**Request:** From the data below, retype exactly the lines starting with the one that contains "Sevenhills Wholefoods Hanfpotein Pulver" and ending with the one that contains "BESTSELLER NR. 8", both included.

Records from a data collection
****************************************
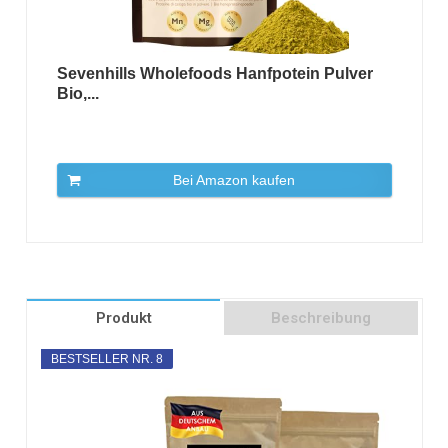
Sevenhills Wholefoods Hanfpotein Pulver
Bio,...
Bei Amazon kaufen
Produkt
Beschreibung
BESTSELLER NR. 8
****************************************
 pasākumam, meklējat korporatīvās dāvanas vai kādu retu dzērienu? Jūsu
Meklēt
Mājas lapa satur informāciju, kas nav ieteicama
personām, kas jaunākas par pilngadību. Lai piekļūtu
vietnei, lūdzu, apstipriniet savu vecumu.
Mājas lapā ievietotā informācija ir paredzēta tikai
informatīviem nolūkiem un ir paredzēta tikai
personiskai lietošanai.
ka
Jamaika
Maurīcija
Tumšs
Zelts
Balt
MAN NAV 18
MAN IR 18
****************************************
**Exercise answer:**
Sevenhills Wholefoods Hanfpotein Pulver
Bio,...
Bei Amazon kaufen
Produkt
Beschreibung
BESTSELLER NR. 8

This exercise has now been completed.